In 1930, Morris Penner’s three sons, Sam, Max, and Ben, joined the business. Together, they made a name for the store by stocking clothes, shoes, and hats for men and boys in more sizes and styles than other dry goods merchants. And while the store’s selection has always included a wide range of styles, from very casual to very dressy, Penner’s has lately become synonymous with a single garment that can be both—the guayabera.

Penner’s guayaberas adhere to a classic pattern and vary in quality and price according to the fabric. Each side of the shirt front features two rows of very small pleats that run from the yoke on top to the hem on the bottom. Each front side also features four decorative buttons, one on the yoke, one on the hem, and one each on the upper and lower pockets.
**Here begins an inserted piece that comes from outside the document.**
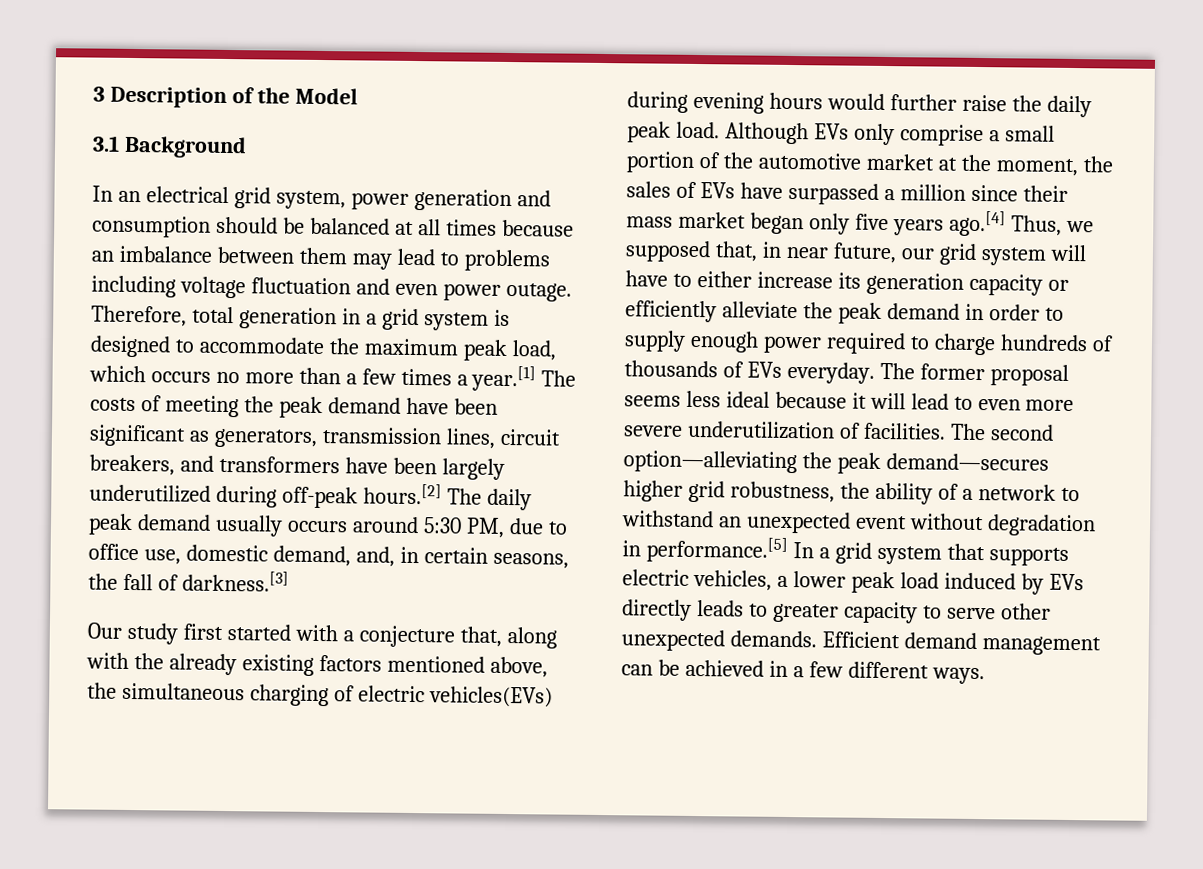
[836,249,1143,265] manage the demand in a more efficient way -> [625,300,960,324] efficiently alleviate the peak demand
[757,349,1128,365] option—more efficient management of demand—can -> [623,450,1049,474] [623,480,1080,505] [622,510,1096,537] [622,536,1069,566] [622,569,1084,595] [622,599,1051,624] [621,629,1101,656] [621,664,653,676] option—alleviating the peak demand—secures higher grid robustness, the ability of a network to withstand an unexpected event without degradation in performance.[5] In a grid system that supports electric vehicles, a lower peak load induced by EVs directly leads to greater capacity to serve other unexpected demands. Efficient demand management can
The back of the shirt has three double rows of pleats anchored by decorative buttons on the yoke and the bottom hem. Because it is designed for a hot climate, the classic guayabera requires only a half sleeve, although long sleeve shirts are available. One story about the guayabera’s origin claims that the loose-fitting, four-pocket design was devised by the wives of Cuban farmers so that each man could carry more guavas home from the field during harvest. The bottom hem has a three-inch opening on both sides, adding to the shirt’s loose comfort.

These days, Sam Penner’s son Mark runs the store, and he showed me some shirts. In the most diplomatic way possible, he walked me upstairs where the store stocks clothing for what I will call the full-grown man. For decades, Penner’s sold tropical shirts made in China. But in the early 1990s, the family made an important change, one that has put them in the forefront of the guayabera business: They contracted with shirt makers in the Yucatán city of Mérida, Mexico, to create shirts designed to custom specifications. Penner’s now collaborates with three manufacturers in Mexico, furnishing fabric and buttons so the guayaberas come to Texas in distinctive sizes and colors. The brightly colored and lavishly embroidered Mexican shirts call attention to themselves (and to the wearer), but customers often choose the more sophisticated Pima cotton and Irish-linen shirts for weddings and formal occasions. For those, Penner’s works with a company in Panama City, Panama.

Mark Penner’s son Matt guides Penner’s online business, where the majority of today’s guayaberas find their owners. In fact, guayabera sales took off after Matt started the Web site in 2001. Customers hail from around the world: from Europe to New York, from New England to Alaska, and from South America to the Rio Grande Valley of Texas. Many businesses, including restaurants requiring staff wardrobes, place large orders. The store is closed on Sunday, and on a typical Monday morning, the Penners find more than 100 orders waiting online.

Worried about fit? Don’t be. “I have eight tailors here working full-time,” says Mark Penner. “If you buy a suit or a shirt before 11 in the morning, we can have it altered for you before closing time.”

So I expressed enhanced appreciation for the guayabera—and for the Penner’s tradition—by ordering some shirts. Two of my new guayaberas needed alteration, and one was back-ordered. As I expected, they soon arrived back home in Austin, exactly when Penner said they would, crisp and meticulously folded. All three are Irish linen, perfectly plain and understated, two of them flat white, and one the color of vanilla ice cream. The capacious cut and hem detail make them natural to wear with trousers or shorts. I am convinced they flatter my figure. Whenever I wear them now, I feel like the coolest guy in the room, but soon I think I’ll be needing a flashier one to wear to the beach.